Investors, on the other hand, preferred performance-based fees that accrued over time. Their mental model was ongoing capital deployment, not a one-time transaction.
The fix was to stop trying to optimize a single blended fee structure and instead separate the economics for each party. We moved homebuyers to a simple, fixed fee they could understand at the point of sale. Investor fees remained performance-based and accruing. This made the product simpler for each participant even though it added complexity to the overall structure underneath.

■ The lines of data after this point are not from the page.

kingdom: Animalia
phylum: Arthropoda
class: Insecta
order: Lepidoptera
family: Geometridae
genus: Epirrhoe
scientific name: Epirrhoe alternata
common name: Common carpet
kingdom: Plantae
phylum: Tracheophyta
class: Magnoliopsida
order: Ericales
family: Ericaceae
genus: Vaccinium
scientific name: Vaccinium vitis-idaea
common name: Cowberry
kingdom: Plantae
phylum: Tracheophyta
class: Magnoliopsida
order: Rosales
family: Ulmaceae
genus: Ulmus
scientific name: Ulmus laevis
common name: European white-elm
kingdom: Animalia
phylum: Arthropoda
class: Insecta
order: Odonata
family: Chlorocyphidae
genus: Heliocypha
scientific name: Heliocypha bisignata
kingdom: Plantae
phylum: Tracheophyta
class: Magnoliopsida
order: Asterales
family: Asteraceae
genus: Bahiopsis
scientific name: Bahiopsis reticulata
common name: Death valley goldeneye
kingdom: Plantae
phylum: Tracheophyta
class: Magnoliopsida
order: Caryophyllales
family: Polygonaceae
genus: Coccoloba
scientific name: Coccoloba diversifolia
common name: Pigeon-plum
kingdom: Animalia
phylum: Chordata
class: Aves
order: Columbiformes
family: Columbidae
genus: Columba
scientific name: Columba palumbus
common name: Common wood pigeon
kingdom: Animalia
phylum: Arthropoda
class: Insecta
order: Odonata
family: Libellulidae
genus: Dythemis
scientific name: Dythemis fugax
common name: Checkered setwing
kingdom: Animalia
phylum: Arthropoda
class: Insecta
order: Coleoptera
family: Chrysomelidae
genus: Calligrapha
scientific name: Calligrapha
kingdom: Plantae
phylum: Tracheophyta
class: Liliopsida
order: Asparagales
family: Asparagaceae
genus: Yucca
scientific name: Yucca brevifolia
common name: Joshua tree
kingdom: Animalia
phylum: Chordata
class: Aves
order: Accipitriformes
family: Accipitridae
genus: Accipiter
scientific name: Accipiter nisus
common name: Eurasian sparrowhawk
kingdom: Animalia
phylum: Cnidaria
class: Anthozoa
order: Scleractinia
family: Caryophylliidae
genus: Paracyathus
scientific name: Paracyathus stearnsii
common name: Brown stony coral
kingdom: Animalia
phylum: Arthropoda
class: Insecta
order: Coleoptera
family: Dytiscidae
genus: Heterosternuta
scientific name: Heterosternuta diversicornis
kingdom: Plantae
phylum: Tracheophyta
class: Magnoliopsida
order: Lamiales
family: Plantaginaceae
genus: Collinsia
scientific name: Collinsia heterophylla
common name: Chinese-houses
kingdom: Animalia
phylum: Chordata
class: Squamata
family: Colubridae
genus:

That tradeoff was the right call. Adoption depends on clarity at the point of decision, not elegance in the underlying model.
Distribution
Because the product expanded affordability for their clients, mortgage lenders and real estate agents had strong incentives to introduce it. Early growth came through these partners rather than traditional customer acquisition, creating a B2B2C distribution model with effectively zero customer acquisition cost. Designing the product to support the existing transaction ecosystem turned those participants into distribution rather than friction.
We secured approval from the largest non-agency mortgage securitizer in the country to package shared-equity transactions into standard mortgage-backed securities without volume limitations. This was the validation that the product could scale within the existing capital markets infrastructure.
What I Learned
Two lessons from this work shape how I think about product design.
First, products operating inside complex systems must respect the constraints of those systems. Innovation succeeds not when it replaces existing infrastructure, but when it integrates with it. The most important design decision we made was choosing to build on a structure the mortgage system already understood.
Second, financial optimization and consumer clarity are often in tension, and clarity wins. We built a fee structure that was mathematically fair to all parties, and users rejected it because it felt wrong. The version that drove adoption was simpler, less precise, and far more effective. In consumer finance, the product people trust is the one they can understand immediately.